Layman wrote:This examples are kinda poor to be honest. Remember my point was about civilizations that were NOT empires. Its not black and white of course but
By that criteria, it can hardly be said that Roman civilization died with German barbarian conquest or Greek civilization died with Macedonian conquest, wouldn't it? It was just transformed and their successor retained many of the characteristics of the conquered civilization.
The Han dynasty was just a dynasty - china continues to this day.
This I found wrong to presume that China has always been one monolithic unchanging entity. There were profound changes in China with the fall of han empire.
Seleucid_Empire fell to rome but was an empire of course and had little core identity. It was simply a case of the old Macedonian elites being replaced.
Seleucid empire didn't fall to rome, it was ripped apart from inside and it was parthians who destroyed Seleucid, Rome in previous wars had just checked the expansion of Selecuid.

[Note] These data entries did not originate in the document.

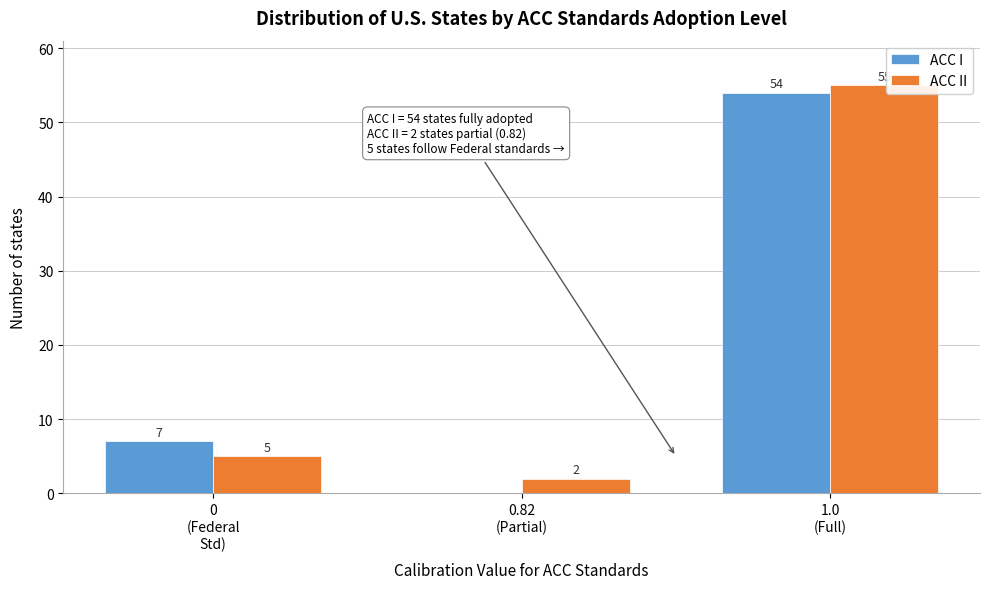

What is the sum of all ACC I values?

61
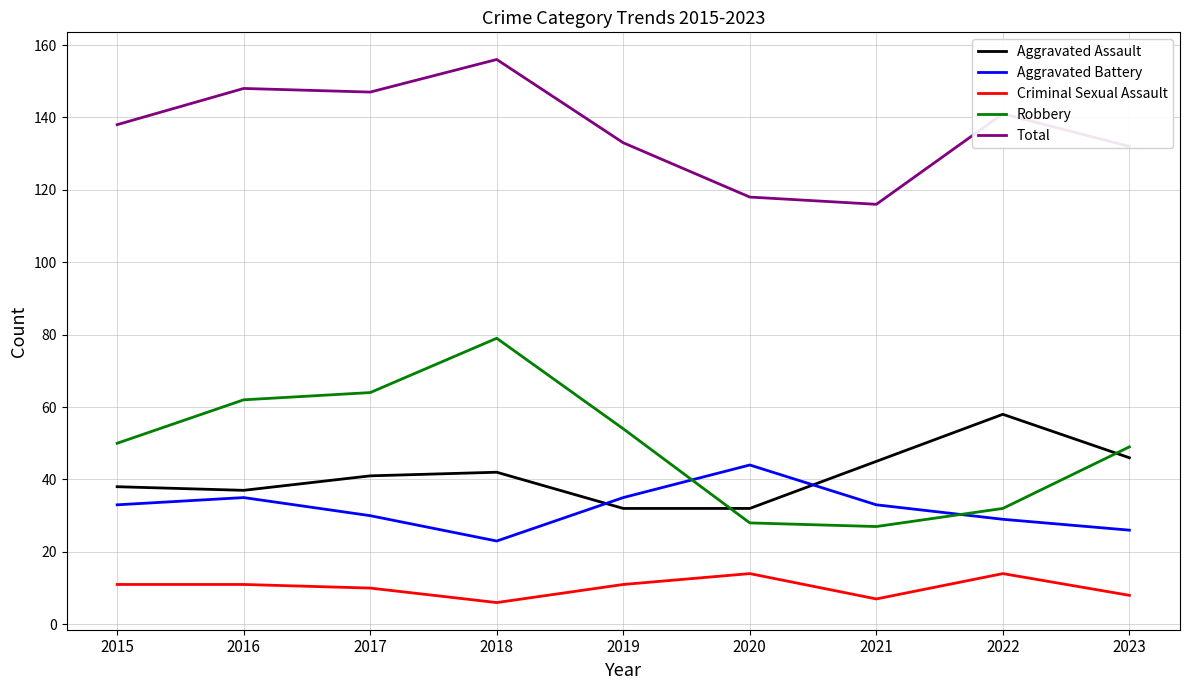

True or false: Total and Aggravated Battery cross at least once.

False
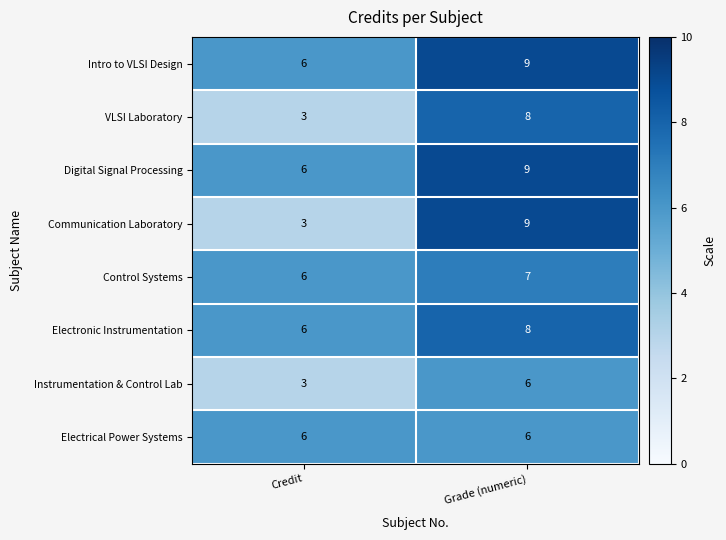

Reading right to left, transcribe all the data shown in this chart.

Intro to VLSI Design: Grade (numeric)=9	Credit=6
VLSI Laboratory: Grade (numeric)=8	Credit=3
Digital Signal Processing: Grade (numeric)=9	Credit=6
Communication Laboratory: Grade (numeric)=9	Credit=3
Control Systems: Grade (numeric)=7	Credit=6
Electronic Instrumentation: Grade (numeric)=8	Credit=6
Instrumentation & Control Lab: Grade (numeric)=6	Credit=3
Electrical Power Systems: Grade (numeric)=6	Credit=6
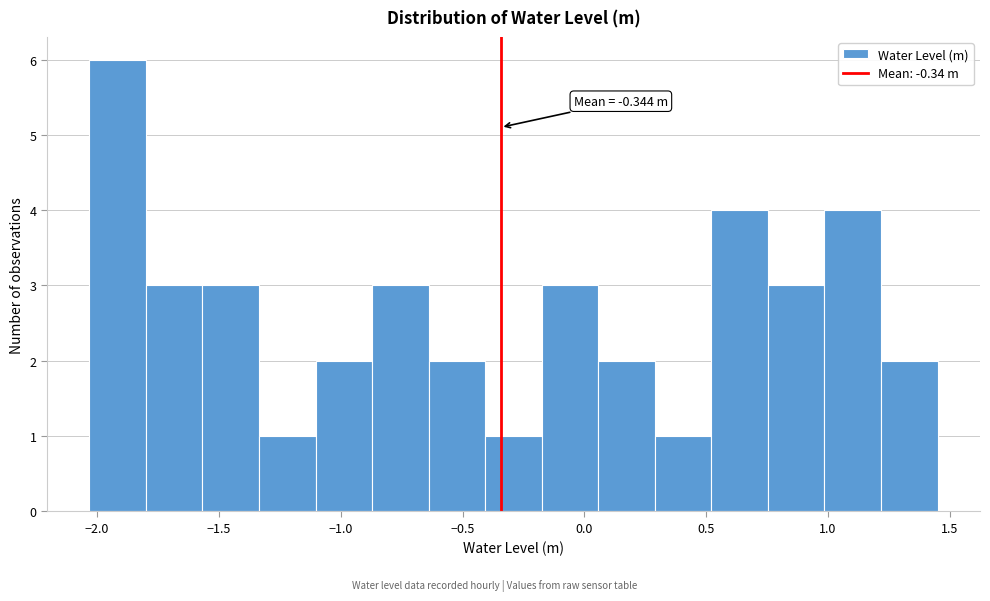

Over which range of the x-axis is the bar tallest?

-2.05 to -1.80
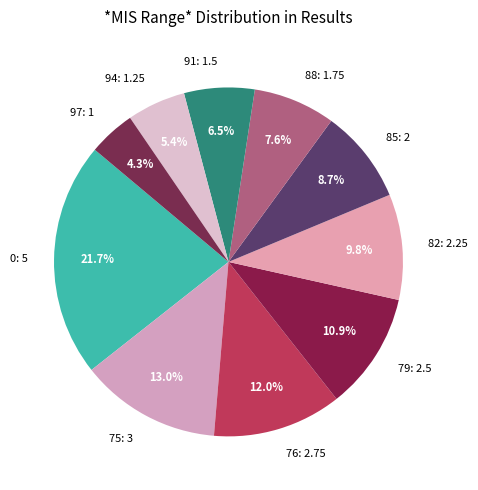

Rank the categories by value from lowest to highest.

97, 94, 91, 88, 85, 82, 79, 76, 75, 0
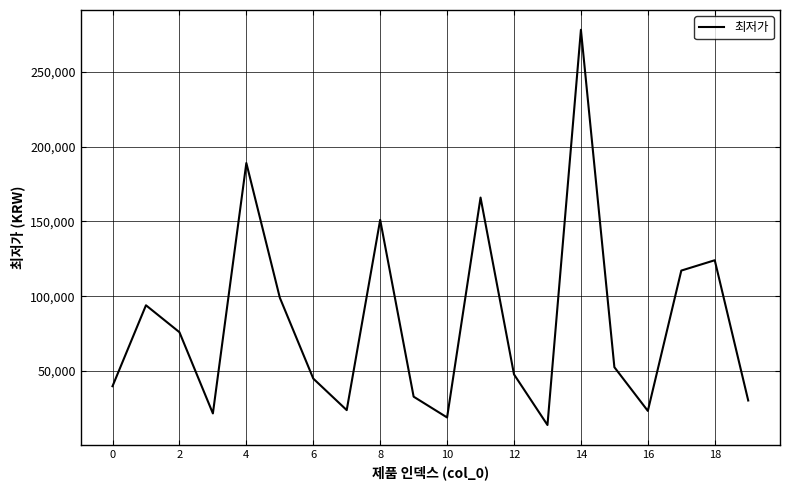

What is the difference between the maximum and minimum values?

264210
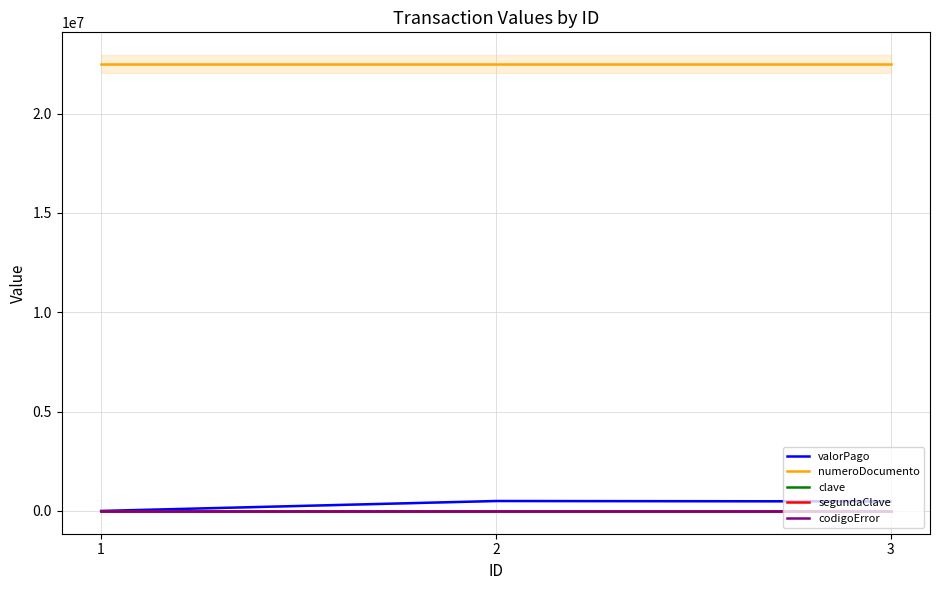

True or false: clave has a value of 1699 at 3.

False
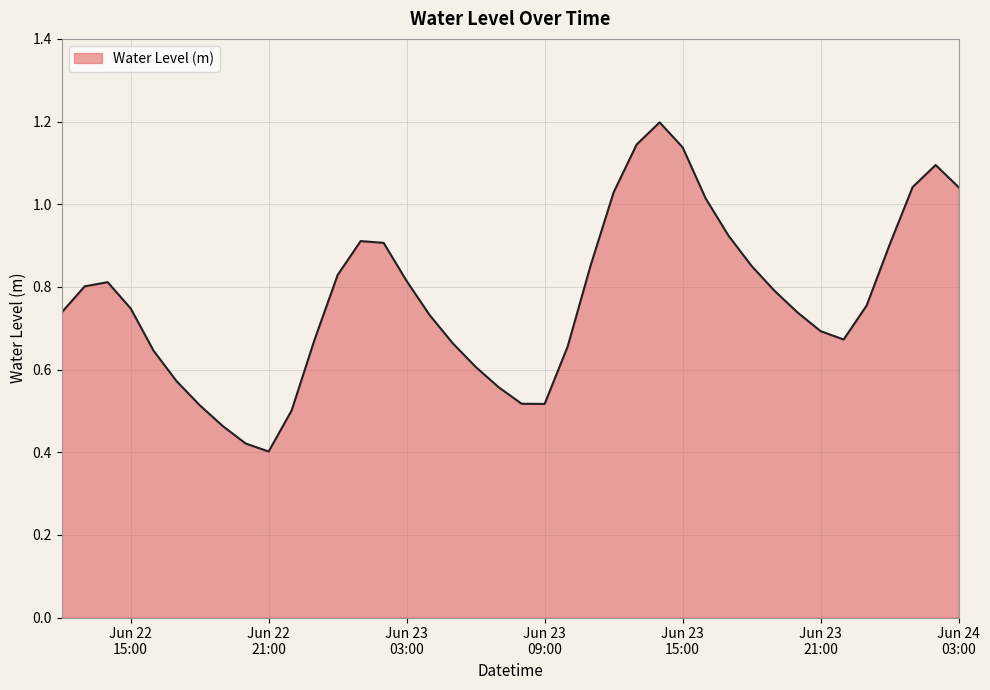

Reading left to right, extract all data points from this chart.

0.7	0.8	0.8	0.7	0.6	0.6	0.5	0.5	0.4	0.4	0.5	0.7	0.8	0.9	0.9	0.8	0.7	0.7	0.6	0.6	0.5	0.5	0.7	0.9	1.0	1.1	1.2	1.1	1.0	0.9	0.9	0.8	0.7	0.7	0.7	0.8	0.9	1.0	1.1	1.0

Maurya empire is a better example but its still an empire (according to its name). I dont know much about it but I assume its basic structure was the rule of an elite minority over a majority.
Yes, but doesn't everywhere its elite minority ruling over majority. But why empire in its name being a problem, rome also has empire in its name.
My essential point is that "nation states" with stable identities tend to last indefinitely without outside interference. The Greek city states could have carried on quite happily forever. European nation states have also been very secure with their identities and very resistant to conquest or splits.
I agree but then the phenomenon of "nation states" is a very recent thing.